New UH Vessel Can Reach Depths of 3+ Miles
The University of Hawai`i has a new set of eyes and arms to explore the depths of the ocean.
The university’s School of Ocean and Earth Science and Technology held a ceremony Thursday to name the Lu`ukai, Hawaiian for “sea diver.”
The 3,000-pound, remotely operated vessel (ROV) is equipped with manipulator arms, lights, high-definition still and video cameras and sonar which allow it to collect specimens and perform a variety of underwater tasks.
The Lu`ukai will complement two other deep-diving submersibles, the Pisces IV and Pisces V, which are capable of carrying three researchers to depths of 6,000 feet.

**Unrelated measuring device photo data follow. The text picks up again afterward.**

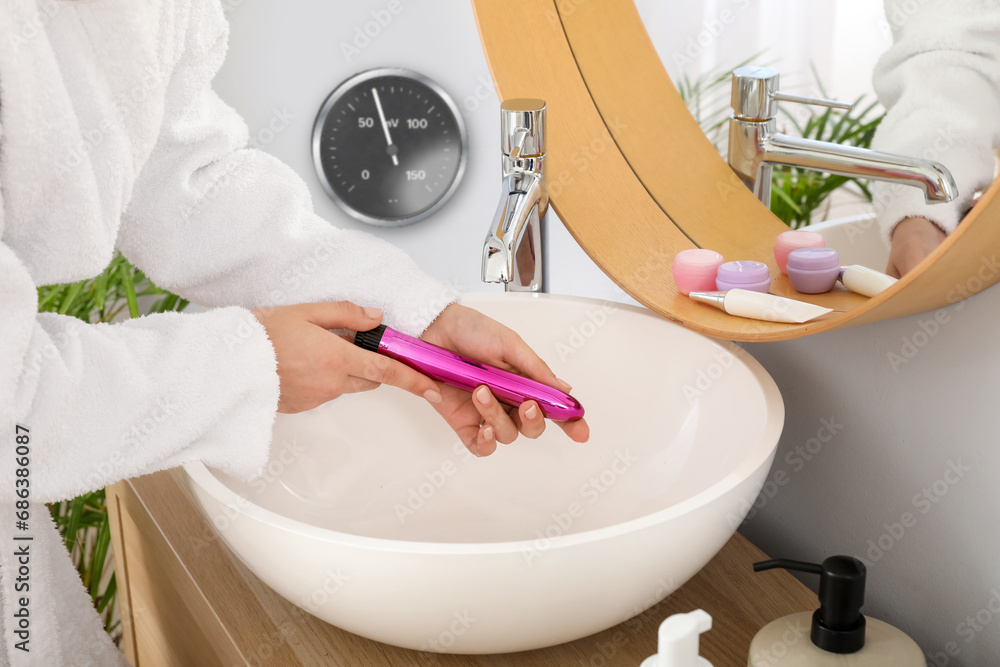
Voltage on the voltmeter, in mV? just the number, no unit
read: 65
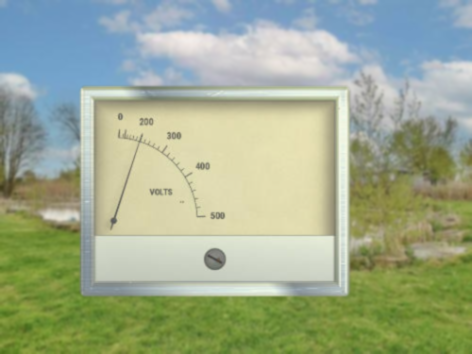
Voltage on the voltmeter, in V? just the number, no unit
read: 200
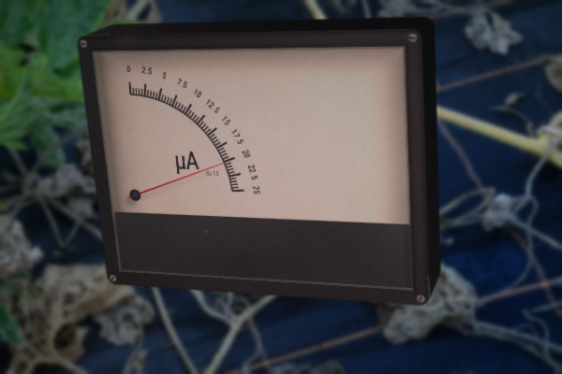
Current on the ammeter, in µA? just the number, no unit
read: 20
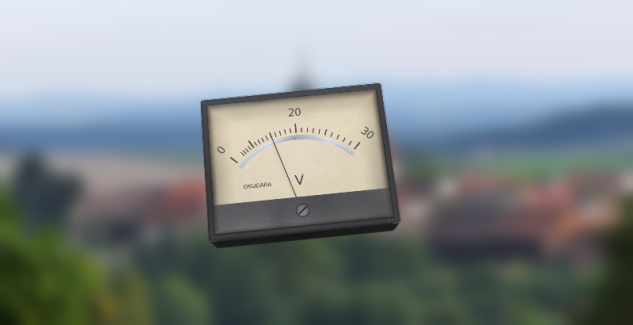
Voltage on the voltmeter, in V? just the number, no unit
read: 15
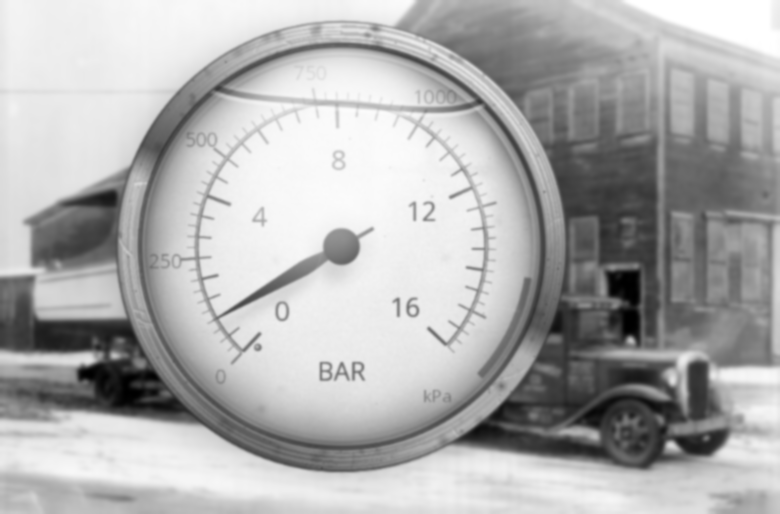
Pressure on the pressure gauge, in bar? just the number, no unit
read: 1
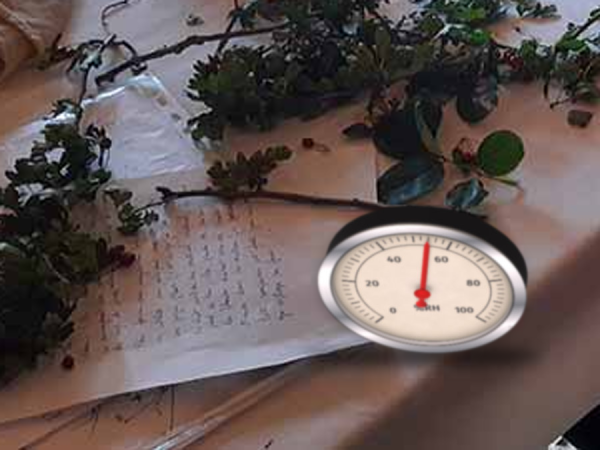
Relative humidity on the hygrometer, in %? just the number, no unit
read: 54
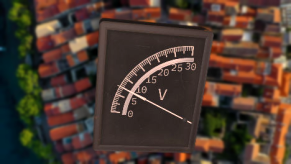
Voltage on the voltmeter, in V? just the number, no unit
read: 7.5
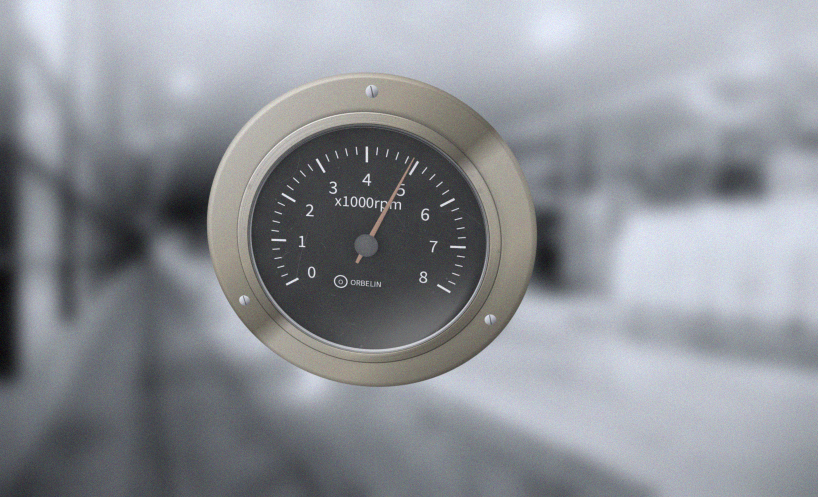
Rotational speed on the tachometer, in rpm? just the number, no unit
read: 4900
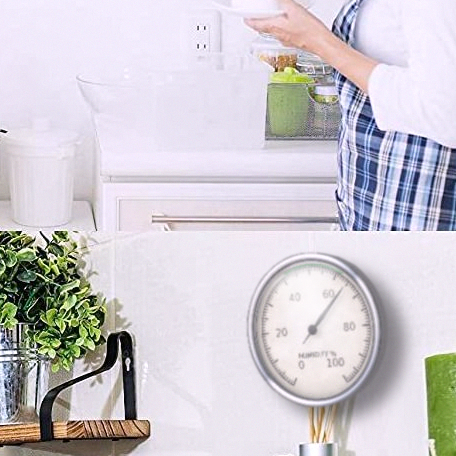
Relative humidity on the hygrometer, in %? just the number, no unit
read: 65
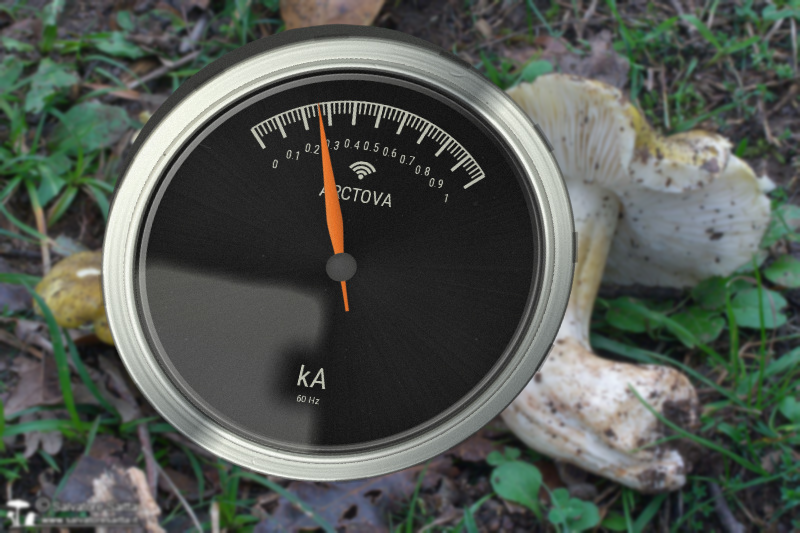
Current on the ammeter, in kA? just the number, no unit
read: 0.26
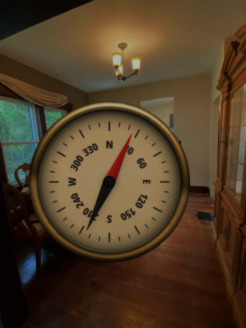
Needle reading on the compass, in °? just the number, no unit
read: 25
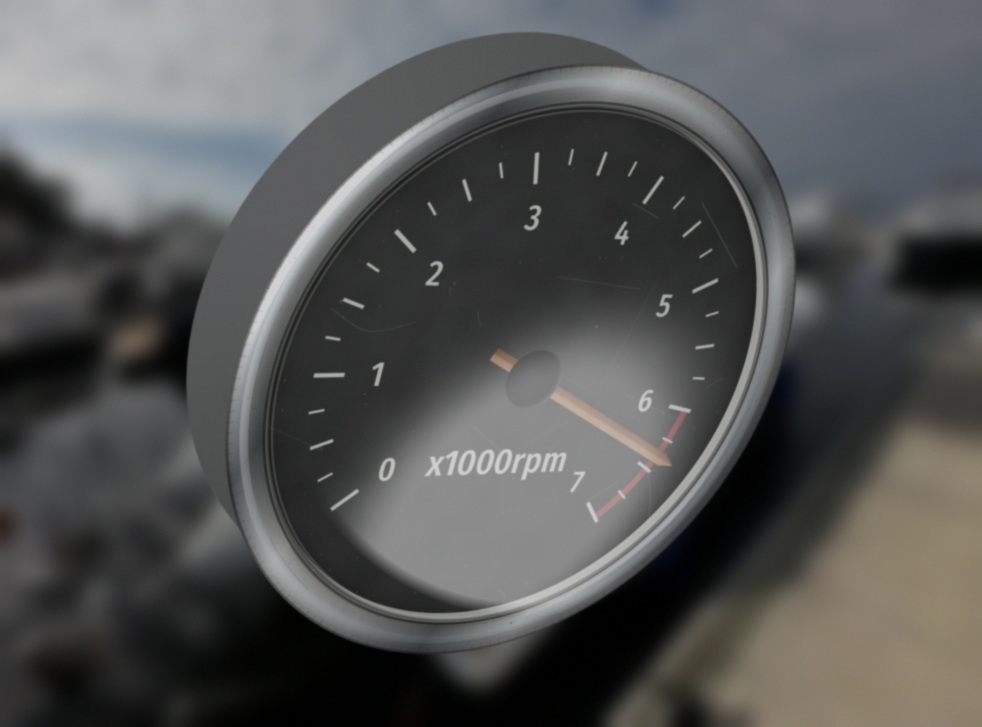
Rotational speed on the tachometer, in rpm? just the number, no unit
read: 6375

Pisces’ missions have included study of Loihi, the undersea volcano growing off the southeast coast of the Big Island.
During training cruises several miles off Oahu in 2002, the crews of the two submersibles discovered a Japanese mini-submarine that had been sunk by a US destroyer two hours before the 1941 aerial attack on Pearl Harbor.
The Lu`ukai can dive more than three miles deep — three times the range of the manned Pisces submersibles — which makes it capable of reaching the distant seafloor around the Hawaiian Islands.
The new ROV has already been on several tests from shore, and will be taken by the SOEST research vessel Kilo Moana on its first scientific mission in early December.
The vessel, which will be employed in research missions by SOEST’s Hawai`i Undersea Research Laboratory, was designed and built by Deep Ocean Exploration and Research Marine.